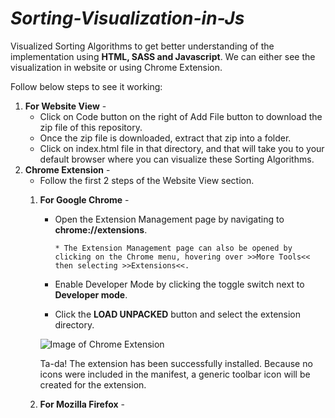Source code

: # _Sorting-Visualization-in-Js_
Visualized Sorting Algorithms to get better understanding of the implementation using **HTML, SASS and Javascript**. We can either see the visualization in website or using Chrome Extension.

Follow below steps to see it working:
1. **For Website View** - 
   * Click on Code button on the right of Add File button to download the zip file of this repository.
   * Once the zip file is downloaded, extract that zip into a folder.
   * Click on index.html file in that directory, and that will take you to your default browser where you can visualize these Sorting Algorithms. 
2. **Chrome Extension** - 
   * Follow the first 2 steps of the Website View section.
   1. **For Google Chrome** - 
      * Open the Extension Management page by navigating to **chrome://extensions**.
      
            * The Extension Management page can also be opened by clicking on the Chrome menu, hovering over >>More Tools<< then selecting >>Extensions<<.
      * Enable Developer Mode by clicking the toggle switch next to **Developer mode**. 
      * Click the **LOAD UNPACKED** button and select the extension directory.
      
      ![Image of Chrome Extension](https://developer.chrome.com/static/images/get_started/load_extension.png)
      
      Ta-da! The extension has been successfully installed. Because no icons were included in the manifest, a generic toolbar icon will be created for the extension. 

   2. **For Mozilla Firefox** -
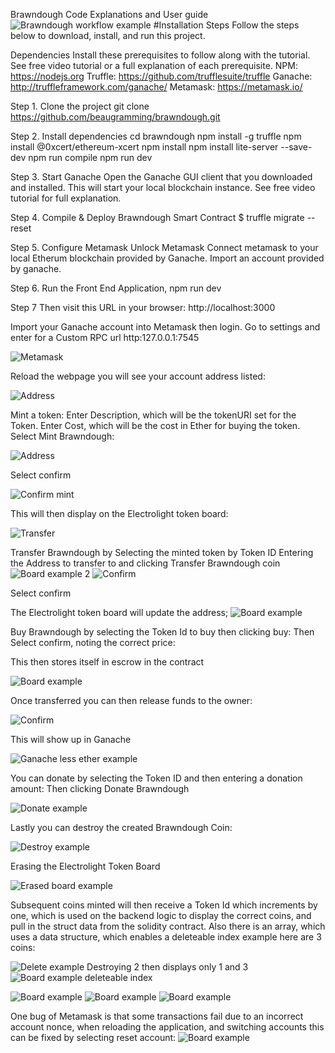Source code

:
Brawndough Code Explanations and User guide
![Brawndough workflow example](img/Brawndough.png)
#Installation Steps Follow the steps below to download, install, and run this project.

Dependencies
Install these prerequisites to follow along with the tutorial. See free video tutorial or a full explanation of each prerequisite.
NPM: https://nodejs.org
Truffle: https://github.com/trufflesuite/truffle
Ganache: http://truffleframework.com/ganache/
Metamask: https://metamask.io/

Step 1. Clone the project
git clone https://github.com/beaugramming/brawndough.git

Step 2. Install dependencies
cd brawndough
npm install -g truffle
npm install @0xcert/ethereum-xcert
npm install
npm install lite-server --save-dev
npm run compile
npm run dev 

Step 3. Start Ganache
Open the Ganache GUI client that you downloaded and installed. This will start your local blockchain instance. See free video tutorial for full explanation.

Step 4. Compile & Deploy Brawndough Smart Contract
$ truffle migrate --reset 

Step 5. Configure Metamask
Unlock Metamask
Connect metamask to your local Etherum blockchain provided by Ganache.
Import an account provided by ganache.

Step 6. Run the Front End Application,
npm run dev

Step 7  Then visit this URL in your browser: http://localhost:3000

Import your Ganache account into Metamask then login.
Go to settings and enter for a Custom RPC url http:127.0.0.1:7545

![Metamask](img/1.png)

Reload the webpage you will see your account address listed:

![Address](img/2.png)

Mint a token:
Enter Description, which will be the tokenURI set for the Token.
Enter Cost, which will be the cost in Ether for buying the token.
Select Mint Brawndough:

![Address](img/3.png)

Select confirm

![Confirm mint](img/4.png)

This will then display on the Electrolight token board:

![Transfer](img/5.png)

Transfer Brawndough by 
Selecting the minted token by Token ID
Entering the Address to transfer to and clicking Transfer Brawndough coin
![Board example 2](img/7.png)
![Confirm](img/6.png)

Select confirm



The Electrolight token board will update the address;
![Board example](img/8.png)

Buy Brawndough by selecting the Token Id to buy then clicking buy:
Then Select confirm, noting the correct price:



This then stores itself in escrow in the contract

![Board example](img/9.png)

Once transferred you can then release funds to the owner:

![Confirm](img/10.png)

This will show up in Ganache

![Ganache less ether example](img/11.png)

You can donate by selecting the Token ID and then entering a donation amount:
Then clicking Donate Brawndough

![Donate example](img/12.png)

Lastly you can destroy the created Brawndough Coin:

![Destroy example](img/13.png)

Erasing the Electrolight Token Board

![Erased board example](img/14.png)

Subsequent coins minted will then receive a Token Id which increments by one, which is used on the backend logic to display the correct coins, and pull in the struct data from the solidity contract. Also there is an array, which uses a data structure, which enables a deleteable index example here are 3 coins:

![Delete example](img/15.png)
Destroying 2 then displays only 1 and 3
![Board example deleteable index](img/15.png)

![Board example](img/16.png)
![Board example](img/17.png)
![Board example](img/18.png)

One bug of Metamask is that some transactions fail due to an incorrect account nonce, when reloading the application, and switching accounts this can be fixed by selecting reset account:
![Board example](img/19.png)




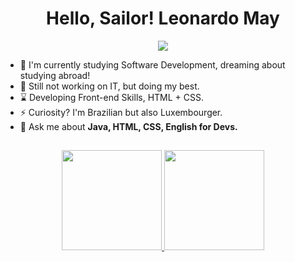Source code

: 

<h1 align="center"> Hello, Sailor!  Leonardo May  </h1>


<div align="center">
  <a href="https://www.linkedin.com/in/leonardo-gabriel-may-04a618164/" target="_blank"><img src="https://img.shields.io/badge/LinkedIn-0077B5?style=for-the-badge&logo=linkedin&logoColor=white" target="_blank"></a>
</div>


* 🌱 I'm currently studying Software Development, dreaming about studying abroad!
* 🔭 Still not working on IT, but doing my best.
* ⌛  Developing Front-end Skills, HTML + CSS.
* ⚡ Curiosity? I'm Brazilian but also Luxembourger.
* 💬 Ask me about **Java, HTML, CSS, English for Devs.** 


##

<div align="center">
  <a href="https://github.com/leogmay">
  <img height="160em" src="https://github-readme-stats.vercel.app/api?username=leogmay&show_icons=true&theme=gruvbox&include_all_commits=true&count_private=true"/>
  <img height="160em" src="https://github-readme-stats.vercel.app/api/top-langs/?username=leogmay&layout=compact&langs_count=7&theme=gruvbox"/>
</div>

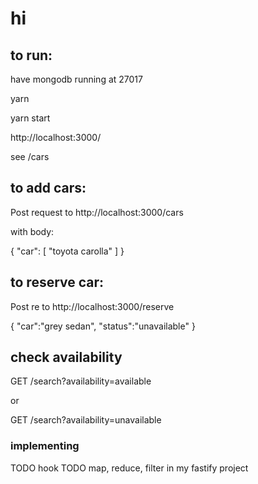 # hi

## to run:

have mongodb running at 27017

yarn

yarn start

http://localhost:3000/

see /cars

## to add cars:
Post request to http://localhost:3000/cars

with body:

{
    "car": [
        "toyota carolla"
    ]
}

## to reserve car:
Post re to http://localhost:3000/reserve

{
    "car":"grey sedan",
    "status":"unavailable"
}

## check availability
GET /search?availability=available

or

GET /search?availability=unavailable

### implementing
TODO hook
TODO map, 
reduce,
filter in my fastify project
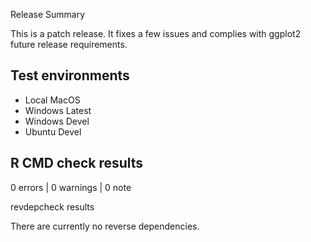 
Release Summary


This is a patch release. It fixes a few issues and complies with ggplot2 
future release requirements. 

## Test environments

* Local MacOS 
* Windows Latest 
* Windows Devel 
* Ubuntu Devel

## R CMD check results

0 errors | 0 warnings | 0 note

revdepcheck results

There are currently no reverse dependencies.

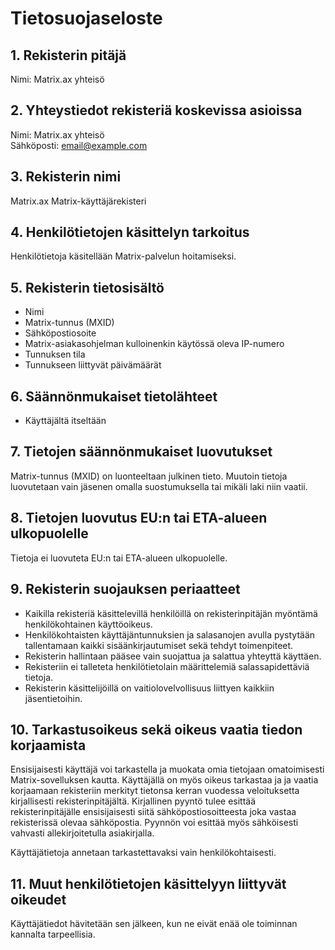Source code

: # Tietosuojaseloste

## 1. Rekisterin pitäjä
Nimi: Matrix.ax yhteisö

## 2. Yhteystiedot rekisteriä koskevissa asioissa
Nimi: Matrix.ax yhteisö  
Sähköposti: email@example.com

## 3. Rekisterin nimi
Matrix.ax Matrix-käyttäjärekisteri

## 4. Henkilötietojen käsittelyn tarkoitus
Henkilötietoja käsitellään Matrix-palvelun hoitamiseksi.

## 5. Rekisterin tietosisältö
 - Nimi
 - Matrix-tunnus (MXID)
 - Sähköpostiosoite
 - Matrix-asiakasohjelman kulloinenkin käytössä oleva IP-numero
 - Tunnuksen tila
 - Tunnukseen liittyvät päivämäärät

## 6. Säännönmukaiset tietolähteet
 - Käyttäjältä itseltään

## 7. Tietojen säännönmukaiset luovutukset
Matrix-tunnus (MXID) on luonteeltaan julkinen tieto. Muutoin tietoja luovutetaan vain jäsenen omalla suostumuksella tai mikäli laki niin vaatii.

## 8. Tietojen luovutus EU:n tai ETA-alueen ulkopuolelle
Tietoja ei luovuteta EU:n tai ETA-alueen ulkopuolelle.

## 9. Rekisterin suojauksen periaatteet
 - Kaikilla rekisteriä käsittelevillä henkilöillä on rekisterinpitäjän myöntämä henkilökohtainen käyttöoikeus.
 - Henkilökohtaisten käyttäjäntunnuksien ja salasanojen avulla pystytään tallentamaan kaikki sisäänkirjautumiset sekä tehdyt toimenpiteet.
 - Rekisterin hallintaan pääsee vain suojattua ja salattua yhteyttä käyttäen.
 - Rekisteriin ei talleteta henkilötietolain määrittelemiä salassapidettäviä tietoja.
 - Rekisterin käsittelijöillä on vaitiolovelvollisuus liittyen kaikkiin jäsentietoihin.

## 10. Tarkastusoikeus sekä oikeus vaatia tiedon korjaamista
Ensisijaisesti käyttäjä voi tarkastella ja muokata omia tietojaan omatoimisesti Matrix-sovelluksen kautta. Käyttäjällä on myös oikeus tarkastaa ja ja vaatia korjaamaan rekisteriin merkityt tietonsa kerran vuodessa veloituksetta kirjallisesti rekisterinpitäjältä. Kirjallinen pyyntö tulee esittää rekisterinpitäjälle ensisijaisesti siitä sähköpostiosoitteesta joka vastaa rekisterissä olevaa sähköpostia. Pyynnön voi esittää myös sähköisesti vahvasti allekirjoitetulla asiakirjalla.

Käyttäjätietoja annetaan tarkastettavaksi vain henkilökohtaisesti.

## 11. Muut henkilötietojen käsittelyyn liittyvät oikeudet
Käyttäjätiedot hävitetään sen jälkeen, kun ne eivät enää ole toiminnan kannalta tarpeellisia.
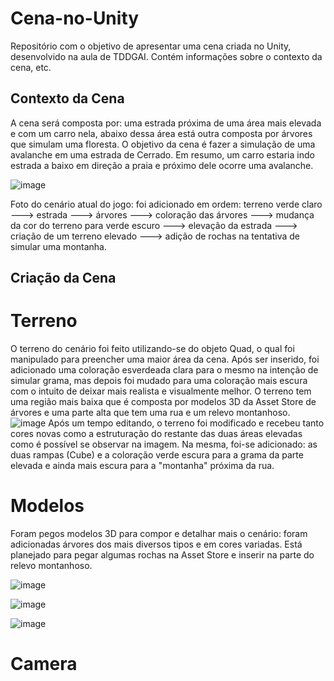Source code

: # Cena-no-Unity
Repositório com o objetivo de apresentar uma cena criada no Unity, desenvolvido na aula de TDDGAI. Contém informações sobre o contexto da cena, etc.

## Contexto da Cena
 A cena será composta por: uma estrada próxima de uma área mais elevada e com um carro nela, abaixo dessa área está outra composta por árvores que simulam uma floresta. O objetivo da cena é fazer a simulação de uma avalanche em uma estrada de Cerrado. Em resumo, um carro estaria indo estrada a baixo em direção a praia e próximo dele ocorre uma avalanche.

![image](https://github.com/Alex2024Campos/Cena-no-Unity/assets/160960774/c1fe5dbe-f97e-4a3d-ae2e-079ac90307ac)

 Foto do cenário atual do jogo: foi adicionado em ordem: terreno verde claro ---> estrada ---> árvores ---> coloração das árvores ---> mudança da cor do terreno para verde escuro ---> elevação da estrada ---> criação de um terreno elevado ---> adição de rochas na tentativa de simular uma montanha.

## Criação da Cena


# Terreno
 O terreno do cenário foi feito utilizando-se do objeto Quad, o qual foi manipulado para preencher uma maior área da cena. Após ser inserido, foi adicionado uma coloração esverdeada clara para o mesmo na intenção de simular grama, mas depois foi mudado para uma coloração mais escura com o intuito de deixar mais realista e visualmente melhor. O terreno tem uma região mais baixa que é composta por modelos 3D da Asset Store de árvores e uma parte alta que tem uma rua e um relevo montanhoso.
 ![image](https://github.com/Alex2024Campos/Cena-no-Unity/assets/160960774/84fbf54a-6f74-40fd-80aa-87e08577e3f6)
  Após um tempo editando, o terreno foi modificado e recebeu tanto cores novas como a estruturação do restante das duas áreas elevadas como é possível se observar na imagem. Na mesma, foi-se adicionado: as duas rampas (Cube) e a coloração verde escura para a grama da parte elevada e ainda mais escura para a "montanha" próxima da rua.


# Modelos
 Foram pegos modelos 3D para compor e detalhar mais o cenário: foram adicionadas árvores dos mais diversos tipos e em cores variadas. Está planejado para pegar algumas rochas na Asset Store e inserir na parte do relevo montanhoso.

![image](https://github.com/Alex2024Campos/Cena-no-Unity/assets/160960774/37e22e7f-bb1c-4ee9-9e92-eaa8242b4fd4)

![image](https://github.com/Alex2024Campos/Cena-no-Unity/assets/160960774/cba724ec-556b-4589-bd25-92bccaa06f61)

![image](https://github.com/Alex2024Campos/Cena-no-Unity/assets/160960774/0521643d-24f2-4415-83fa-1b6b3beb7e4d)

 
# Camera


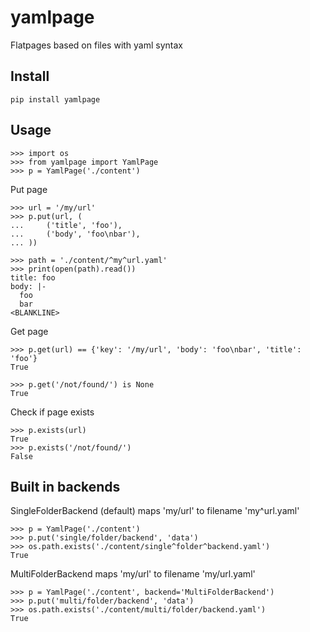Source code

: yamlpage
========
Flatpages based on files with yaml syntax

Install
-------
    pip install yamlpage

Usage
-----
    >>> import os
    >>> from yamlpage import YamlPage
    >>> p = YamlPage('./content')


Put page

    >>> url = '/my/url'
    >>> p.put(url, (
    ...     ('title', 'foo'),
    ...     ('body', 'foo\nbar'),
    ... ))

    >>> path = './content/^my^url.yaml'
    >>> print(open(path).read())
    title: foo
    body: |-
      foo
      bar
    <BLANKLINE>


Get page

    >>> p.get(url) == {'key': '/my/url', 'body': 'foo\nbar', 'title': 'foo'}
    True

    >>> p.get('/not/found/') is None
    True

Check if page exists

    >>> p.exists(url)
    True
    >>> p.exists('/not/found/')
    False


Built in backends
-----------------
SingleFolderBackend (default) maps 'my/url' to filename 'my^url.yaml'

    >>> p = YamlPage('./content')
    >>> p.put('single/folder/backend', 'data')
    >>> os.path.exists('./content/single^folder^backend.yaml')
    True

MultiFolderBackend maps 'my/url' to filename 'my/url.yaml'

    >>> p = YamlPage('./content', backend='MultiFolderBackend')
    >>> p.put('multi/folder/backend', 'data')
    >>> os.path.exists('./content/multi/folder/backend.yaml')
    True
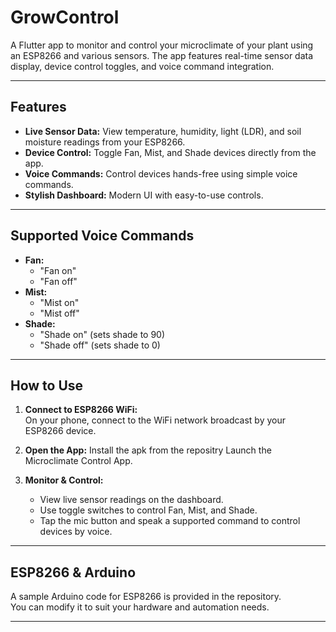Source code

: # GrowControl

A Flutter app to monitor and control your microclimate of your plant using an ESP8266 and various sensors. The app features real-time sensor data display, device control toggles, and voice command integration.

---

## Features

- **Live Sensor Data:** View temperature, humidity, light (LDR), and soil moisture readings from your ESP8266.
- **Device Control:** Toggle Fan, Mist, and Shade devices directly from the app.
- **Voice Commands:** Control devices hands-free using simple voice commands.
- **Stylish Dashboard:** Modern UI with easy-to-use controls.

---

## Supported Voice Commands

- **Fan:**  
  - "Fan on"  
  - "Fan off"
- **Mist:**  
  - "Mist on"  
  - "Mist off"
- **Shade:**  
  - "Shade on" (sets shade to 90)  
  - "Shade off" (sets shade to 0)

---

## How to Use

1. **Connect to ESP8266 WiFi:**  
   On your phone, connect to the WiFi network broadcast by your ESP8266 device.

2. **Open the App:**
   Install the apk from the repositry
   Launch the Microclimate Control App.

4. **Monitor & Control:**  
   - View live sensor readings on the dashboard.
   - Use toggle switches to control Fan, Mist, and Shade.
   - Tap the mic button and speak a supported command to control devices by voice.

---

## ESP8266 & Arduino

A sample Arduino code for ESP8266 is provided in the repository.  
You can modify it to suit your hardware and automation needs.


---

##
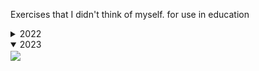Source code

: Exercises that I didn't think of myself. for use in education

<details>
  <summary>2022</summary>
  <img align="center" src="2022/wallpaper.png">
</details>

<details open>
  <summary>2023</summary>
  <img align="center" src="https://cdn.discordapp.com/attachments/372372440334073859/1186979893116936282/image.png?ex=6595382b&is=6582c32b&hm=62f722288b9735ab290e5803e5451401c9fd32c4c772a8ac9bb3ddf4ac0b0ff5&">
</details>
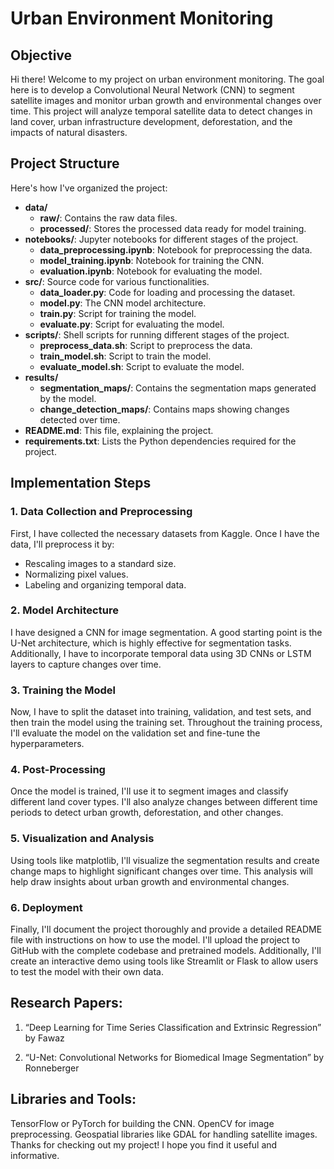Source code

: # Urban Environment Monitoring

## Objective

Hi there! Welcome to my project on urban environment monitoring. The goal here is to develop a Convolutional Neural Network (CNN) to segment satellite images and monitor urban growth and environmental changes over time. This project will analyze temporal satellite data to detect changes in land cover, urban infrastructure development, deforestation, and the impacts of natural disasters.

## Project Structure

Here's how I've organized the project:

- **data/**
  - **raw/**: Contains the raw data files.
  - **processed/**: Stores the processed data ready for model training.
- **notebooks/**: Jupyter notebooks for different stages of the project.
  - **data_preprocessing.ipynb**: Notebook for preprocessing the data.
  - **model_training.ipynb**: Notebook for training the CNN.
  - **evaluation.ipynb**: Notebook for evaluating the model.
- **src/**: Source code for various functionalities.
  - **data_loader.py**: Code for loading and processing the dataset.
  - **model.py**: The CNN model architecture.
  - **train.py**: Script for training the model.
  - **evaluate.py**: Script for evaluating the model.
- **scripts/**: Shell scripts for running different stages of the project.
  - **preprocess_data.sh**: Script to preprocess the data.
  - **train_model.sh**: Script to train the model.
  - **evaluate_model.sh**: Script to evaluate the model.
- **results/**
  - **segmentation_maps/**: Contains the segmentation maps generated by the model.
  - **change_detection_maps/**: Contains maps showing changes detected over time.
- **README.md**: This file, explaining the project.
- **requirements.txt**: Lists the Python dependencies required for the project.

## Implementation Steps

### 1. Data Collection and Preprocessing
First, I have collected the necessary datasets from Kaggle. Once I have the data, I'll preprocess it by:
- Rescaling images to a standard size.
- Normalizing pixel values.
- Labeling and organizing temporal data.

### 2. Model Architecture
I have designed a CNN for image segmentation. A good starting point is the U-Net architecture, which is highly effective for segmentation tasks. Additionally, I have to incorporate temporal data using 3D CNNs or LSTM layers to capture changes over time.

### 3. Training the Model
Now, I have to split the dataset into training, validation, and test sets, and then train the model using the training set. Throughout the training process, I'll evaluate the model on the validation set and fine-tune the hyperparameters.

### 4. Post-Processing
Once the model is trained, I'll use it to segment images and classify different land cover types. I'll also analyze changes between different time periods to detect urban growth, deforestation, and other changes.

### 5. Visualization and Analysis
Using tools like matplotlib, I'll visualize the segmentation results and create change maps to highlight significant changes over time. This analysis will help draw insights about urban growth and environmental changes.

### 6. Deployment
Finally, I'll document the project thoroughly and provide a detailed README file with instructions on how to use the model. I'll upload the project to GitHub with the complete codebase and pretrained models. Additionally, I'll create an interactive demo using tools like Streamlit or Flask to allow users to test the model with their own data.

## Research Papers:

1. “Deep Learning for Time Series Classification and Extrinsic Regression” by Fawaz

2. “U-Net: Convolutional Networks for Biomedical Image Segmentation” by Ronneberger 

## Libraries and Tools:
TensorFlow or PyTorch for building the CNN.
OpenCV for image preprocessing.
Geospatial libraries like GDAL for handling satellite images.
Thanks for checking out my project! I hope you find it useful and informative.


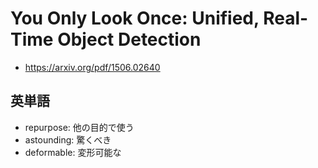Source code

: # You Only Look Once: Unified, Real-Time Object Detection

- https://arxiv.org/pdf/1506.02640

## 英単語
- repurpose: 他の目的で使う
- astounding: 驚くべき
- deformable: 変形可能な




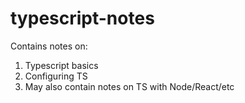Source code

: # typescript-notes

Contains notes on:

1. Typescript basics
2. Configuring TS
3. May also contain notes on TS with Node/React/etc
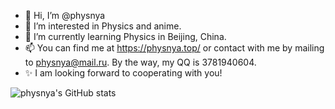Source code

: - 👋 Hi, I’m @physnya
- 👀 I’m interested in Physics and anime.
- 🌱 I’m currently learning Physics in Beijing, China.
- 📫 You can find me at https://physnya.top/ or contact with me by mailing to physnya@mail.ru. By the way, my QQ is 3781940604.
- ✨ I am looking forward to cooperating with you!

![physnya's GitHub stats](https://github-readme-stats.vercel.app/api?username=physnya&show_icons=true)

YOUR INSTRUCTIONS >> Copy the lines from the one containing "## Features" through the one containing "## Objective", both included, and leave the pictures out of your answer.

RESULT OF THE EXERCISE >>
## Features

- **Live Sensor Data:** View temperature, humidity, light (LDR), and soil moisture readings from your ESP8266.
- **Device Control:** Toggle Fan, Mist, and Shade devices directly from the app.
- **Voice Commands:** Control devices hands-free using simple voice commands.
- **Stylish Dashboard:** Modern UI with easy-to-use controls.

---

## Supported Voice Commands

- **Fan:**  
  - "Fan on"  
  - "Fan off"
- **Mist:**  
  - "Mist on"  
  - "Mist off"
- **Shade:**  
  - "Shade on" (sets shade to 90)  
  - "Shade off" (sets shade to 0)

---

## How to Use

1. **Connect to ESP8266 WiFi:**  
   On your phone, connect to the WiFi network broadcast by your ESP8266 device.

2. **Open the App:**
   Install the apk from the repositry
   Launch the Microclimate Control App.

4. **Monitor & Control:**  
   - View live sensor readings on the dashboard.
   - Use toggle switches to control Fan, Mist, and Shade.
   - Tap the mic button and speak a supported command to control devices by voice.

---

## ESP8266 & Arduino

A sample Arduino code for ESP8266 is provided in the repository.  
You can modify it to suit your hardware and automation needs.


---

##
Source code

: Exercises that I didn't think of myself. for use in education

<details>
  <summary>2022</summary>
  <img align="center" src="2022/wallpaper.png">
</details>

<details open>
  <summary>2023</summary>
  <img align="center" src="https://cdn.discordapp.com/attachments/372372440334073859/1186979893116936282/image.png?ex=6595382b&is=6582c32b&hm=62f722288b9735ab290e5803e5451401c9fd32c4c772a8ac9bb3ddf4ac0b0ff5&">
</details>
Source code

: # Urban Environment Monitoring

## Objective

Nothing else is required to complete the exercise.